獣医師達による感染症流行の対策や地元住民によるエサ場の確保によって保護活動が進められています。
また、遺伝子を残すため、日本各地の動物園が飼育による保護に取り組んでいます。
1971年に国の天然記念物に指定されています。
イリオモテヤマネコ
沖縄県の西表島にのみ生息する固有種です。
1965年という20世紀に入ってから発見されたという珍しい歴史を持っています。
熱帯地方のマングローブや林の中で暮らしています。
生息地の破壊、交通事故、野良犬による捕食、他の動物用の罠にかかるなどして個体数が激減しています。
また、イエネコによる遺伝子汚染や感染症の流行も問題視されています。
現在は100匹前後まで減少しています。
イリオモテヤマネコの生息している一部の地域を自然保護区に指定するなどの保護対策が進められています。
また、飼い猫にマイクロチップを埋め込む、ネコの飼い方の指導徹底、道路標識で運転手に注意を呼び掛けるなどの保護活動が西表島で行われています。
1977年に国の特別天然記念物に指定されています。
ベンガルヤマネコはペットにできない!?
現在、ベンガルヤマネコをペットとして飼うことはできません。
ヤマネコの中でも比較的生息数が安定している種類だったため、ちょっと前まではペットにできる唯一のヤマネコでした。
現在はワシントン条約に登録されています。
国際的な取引には政府の許可が必要ですし、もし無許可で取引してしまうと罰則が発生します。
個人的に飼うのは不可能ですね。
野生のネコなので、一般家庭で飼育するのはそもそもで現実的じゃないですよね。
ベンガルヤマネコを飼育している動物園
日本でベンガルヤマネコを飼育している動物園は4ヵ所あります。
・福岡市動物園(福岡県福岡市)
・上野動物園(東京都上野)
・大阪市天王寺動物園(大阪府大阪市)
・大宮公園小動物園(埼玉県さいたま市大宮)
福岡市動物園のベンガルヤマネコ
福岡市動物園ではメスのコマチというベンガルヤマネコを飼育しています。
コマチは警戒心が強く、岩や木の陰に隠れてしまうことが多いですが、目がクリクリした美人です。

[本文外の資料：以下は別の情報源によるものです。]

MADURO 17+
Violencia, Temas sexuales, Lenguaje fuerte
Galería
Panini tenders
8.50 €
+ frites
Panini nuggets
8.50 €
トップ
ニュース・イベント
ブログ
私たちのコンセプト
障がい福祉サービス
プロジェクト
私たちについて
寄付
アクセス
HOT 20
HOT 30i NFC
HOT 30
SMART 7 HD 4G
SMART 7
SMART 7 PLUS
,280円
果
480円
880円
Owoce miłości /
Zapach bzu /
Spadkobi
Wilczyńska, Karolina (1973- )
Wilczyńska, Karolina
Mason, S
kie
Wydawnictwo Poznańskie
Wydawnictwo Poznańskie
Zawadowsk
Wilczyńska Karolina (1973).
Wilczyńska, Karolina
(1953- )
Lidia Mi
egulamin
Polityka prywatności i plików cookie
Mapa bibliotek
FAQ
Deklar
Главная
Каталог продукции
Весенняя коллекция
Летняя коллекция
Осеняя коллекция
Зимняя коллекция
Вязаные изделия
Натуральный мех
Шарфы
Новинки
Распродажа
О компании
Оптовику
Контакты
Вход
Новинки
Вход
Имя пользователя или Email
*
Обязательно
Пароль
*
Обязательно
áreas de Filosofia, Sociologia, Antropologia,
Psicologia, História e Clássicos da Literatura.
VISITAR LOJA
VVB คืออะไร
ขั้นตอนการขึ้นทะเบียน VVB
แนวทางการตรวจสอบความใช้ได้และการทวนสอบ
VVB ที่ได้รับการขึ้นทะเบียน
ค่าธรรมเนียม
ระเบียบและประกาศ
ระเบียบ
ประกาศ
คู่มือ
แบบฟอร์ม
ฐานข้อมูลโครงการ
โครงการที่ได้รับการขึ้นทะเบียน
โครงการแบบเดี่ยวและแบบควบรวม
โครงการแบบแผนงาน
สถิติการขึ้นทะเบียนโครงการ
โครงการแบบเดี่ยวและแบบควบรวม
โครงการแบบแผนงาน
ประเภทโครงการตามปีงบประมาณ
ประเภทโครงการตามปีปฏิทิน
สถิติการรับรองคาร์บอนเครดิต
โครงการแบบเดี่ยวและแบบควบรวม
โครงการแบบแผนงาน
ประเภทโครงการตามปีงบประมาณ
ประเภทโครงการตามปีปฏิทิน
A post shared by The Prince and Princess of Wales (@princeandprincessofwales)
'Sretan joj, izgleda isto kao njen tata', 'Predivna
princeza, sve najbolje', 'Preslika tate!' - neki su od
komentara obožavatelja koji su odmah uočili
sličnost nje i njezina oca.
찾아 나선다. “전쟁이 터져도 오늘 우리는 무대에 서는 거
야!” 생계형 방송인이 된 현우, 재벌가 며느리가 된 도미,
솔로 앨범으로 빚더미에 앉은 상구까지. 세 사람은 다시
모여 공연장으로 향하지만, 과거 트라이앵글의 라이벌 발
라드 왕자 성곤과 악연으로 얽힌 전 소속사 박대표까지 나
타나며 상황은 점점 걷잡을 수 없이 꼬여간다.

2017年にオスのベンガルヤマネコ「ベガ」が亡くなってしまったため、現在はコマチのみです。
また、福岡市動物園ではツシマヤマネコの保護飼育も行っています。
繁殖にも成功していて、現在8頭のツシマヤマネコが飼育されています。
そのうち子どもは5頭もいます。遺伝子の保護が進んでいますね。
ベンガルヤマネコとツシマヤマネコを見比べるのも楽しそうですよね。
上野動物園のベンガルヤマネコ
上野動物園では夜の森でベンガルヤマネコが飼育されています。
全部で7頭が飼育されています。
オスとメスを同じ展示場で飼育していたため、2011年に赤ちゃんが生まれています。
上野動物園でベンガルヤマネコの出産が確認されたのは2000年以来だそうです。
家族で過ごすベンガルヤマネコが見られるかも!
天王寺動物園のベンガルヤマネコ
天王寺動物園ではセイというオスのベンガルヤマネコが飼育されています。
警戒心の強さが凄まじく、普段は展示場の後ろの方の壁の隙間にいます。
飼育員の間では「セイ君の定位置」と呼ばれているそうです。
たまーに見える位置まで来るそうですが、木の陰で身を伏せているだけだそうです。
警戒心丸出しなところはかわいいですね。
※2019年4月追記
天王寺動物園のセイ君は残念ながら2018年11月に亡くなってしまいました。
すみっこを愛するセイ君の姿はもう見られませんが、わたし達の心に残り続けると思います。
大宮公園小動物園
埼玉県大宮にある小規模な動物園です。
ベンガルヤマネコは現在オス、メス1頭ずつが飼育されています。
2013年より同居を開始しているため、赤ちゃんが生まれる可能性もあります。
メスが10才を超えているのが気になるところですが、かわいい赤ちゃんを見られる日が来ることを願っています。
まとめ
・ベンガルヤマネコは東南アジアにいる原始的なネコ
・森の中で暮らしていて、泳ぐこともある
・ベンガルはベンガルヤマネコとイエネコの交配種
・イリオモテヤマネコとツシマヤマネコはベンガルヤマネコの亜種
・ワシントン条約に指定されていて、ペットにはできない
・現在日本で飼育している動物園は4ヵ所
・福岡市動物園にはツシマヤマネコもいる
ベンガルヤマネコは原始的な野生のネコです。
野性感あふれる見た目は魅力的ですよね。
イリオモテヤマネコやツシマヤマネコの祖先ということで、日本と無関係ではありません。
ベンガルを飼っている人も、ベンガルヤマネコは特別な存在でしょう。
ベンガルヤマネコが飼育されている動物園がお近くにあれば、ぜひ見に行ってください。
最後までお読みいただき、ありがとうございました。